Records from a collection

○ ○ ○ ○ ○

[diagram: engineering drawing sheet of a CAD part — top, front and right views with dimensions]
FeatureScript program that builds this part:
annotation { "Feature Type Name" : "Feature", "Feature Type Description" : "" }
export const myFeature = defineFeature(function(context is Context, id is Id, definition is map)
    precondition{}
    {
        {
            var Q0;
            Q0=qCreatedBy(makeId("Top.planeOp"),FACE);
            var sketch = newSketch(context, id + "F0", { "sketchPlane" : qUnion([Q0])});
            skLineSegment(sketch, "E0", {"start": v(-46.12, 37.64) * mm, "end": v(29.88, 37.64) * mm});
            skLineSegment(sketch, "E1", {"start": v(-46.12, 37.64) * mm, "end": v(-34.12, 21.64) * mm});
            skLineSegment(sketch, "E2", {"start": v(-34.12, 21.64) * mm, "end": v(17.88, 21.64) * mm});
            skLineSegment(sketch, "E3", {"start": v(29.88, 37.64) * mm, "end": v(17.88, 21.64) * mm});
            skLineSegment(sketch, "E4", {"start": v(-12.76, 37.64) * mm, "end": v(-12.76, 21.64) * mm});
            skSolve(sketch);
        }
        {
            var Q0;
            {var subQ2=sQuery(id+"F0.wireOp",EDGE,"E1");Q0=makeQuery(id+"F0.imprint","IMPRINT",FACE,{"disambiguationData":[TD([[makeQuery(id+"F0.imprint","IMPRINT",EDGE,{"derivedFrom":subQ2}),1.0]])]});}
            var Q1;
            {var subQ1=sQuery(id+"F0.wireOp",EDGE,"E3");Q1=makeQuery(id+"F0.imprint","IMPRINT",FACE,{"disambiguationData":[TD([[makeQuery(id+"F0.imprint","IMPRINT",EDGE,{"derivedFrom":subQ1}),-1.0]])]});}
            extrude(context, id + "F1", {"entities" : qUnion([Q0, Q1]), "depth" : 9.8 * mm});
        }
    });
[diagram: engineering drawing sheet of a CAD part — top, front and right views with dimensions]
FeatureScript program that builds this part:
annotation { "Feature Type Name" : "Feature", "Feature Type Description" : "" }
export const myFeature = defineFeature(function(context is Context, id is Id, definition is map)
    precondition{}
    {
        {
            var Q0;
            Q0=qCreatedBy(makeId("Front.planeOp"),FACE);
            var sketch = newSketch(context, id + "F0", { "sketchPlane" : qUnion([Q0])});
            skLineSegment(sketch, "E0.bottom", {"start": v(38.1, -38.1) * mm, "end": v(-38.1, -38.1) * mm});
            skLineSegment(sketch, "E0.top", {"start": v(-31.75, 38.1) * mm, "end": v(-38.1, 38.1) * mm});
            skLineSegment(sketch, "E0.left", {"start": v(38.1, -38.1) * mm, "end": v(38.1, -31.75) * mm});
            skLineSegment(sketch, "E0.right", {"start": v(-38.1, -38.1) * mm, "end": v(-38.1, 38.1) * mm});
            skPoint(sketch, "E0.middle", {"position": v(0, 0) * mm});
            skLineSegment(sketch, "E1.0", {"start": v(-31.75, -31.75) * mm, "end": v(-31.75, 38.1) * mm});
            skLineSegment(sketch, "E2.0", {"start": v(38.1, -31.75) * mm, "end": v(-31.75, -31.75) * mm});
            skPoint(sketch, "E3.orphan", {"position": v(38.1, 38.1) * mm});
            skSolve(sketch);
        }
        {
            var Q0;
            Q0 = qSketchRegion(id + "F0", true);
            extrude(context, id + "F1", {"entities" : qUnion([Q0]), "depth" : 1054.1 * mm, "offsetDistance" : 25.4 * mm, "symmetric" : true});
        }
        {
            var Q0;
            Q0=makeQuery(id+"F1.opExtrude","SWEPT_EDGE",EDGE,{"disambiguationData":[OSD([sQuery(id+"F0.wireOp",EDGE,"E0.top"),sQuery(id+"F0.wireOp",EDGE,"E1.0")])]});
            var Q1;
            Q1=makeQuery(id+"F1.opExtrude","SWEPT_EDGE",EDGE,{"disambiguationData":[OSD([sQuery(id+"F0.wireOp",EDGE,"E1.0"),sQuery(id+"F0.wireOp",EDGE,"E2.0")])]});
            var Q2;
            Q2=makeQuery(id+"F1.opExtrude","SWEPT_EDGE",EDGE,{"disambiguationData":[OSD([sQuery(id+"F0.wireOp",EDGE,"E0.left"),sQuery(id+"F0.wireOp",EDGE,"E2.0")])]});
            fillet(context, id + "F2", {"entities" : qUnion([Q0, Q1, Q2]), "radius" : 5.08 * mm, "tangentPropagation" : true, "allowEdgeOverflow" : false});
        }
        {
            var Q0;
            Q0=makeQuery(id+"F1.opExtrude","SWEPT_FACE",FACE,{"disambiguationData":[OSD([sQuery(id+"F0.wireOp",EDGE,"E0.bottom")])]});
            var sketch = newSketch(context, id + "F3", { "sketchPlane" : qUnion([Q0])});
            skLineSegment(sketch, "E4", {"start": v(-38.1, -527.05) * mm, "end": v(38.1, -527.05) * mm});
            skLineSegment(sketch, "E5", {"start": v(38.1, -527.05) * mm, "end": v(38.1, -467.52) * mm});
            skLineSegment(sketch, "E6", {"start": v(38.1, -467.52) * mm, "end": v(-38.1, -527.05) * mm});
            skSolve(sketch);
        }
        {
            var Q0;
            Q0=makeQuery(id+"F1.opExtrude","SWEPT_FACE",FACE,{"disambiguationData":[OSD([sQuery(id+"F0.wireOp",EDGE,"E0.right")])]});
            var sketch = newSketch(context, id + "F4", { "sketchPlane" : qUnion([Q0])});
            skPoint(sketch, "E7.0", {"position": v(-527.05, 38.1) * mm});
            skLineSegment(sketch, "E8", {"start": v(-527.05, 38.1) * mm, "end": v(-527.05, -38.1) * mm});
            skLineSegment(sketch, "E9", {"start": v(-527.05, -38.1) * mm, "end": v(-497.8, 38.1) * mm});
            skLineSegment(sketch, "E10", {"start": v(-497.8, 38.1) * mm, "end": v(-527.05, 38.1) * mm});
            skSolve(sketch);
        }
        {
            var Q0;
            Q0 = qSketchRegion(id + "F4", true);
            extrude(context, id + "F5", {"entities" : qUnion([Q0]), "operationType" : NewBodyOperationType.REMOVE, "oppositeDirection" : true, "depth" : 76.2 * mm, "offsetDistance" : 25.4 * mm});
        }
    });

○ ○ ○ ○ ○

Written task: Gather every line of the records above that contains the string "skPoint" and copy each of those lines in full. Treat the match as case-sensitive.

Exercise answer:
            skPoint(sketch, "E0.middle", {"position": v(0, 0) * mm});
            skPoint(sketch, "E3.orphan", {"position": v(38.1, 38.1) * mm});
            skPoint(sketch, "E7.0", {"position": v(-527.05, 38.1) * mm});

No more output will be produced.